### Supplied data

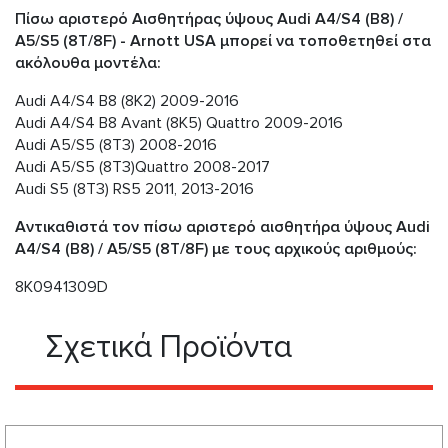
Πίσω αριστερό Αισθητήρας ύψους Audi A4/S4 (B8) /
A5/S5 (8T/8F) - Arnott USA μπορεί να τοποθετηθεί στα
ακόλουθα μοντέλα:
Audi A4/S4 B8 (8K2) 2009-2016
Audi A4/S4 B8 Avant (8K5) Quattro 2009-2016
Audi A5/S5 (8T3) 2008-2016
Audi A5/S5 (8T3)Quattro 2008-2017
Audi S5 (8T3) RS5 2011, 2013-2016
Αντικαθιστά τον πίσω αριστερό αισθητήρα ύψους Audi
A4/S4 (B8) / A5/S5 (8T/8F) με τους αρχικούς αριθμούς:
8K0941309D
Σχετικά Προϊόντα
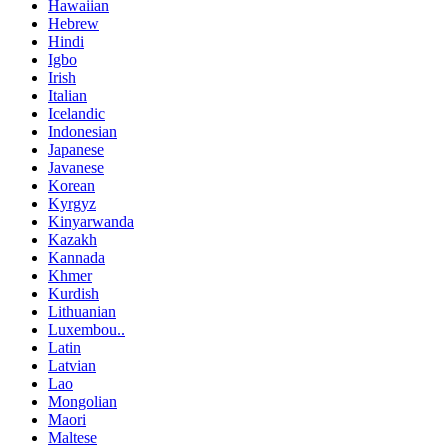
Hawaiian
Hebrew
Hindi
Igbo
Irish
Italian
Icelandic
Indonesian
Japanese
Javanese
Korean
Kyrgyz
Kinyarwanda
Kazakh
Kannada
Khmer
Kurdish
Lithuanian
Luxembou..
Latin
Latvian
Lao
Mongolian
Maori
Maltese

==

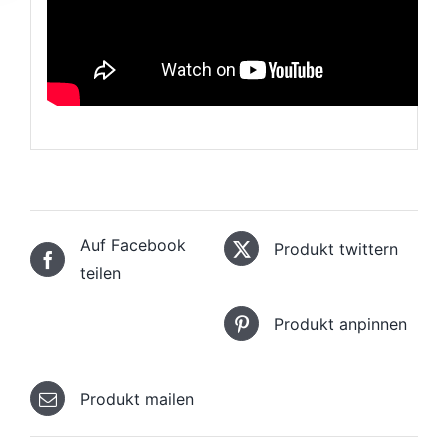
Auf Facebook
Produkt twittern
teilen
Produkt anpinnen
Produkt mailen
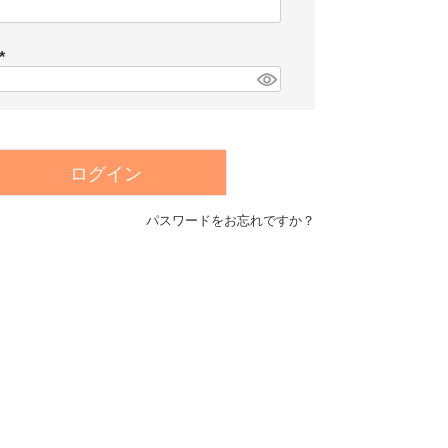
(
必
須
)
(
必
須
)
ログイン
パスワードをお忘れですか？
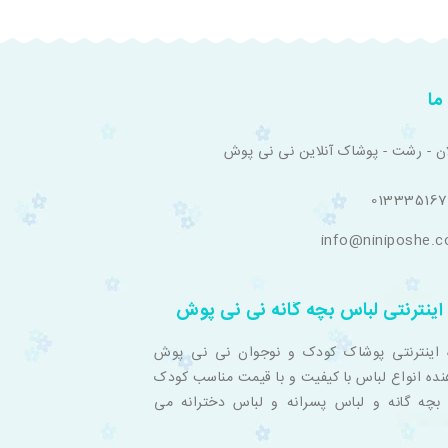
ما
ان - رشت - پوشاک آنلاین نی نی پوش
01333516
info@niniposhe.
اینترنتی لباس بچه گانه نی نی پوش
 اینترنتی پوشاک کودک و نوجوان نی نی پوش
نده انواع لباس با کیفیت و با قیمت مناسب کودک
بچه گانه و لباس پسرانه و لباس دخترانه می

### Assignment
Only the lines holding the string "کودک" are needed; copy each of them from the material above.

### Answer to the problem
 اینترنتی پوشاک کودک و نوجوان نی نی پوش
نده انواع لباس با کیفیت و با قیمت مناسب کودک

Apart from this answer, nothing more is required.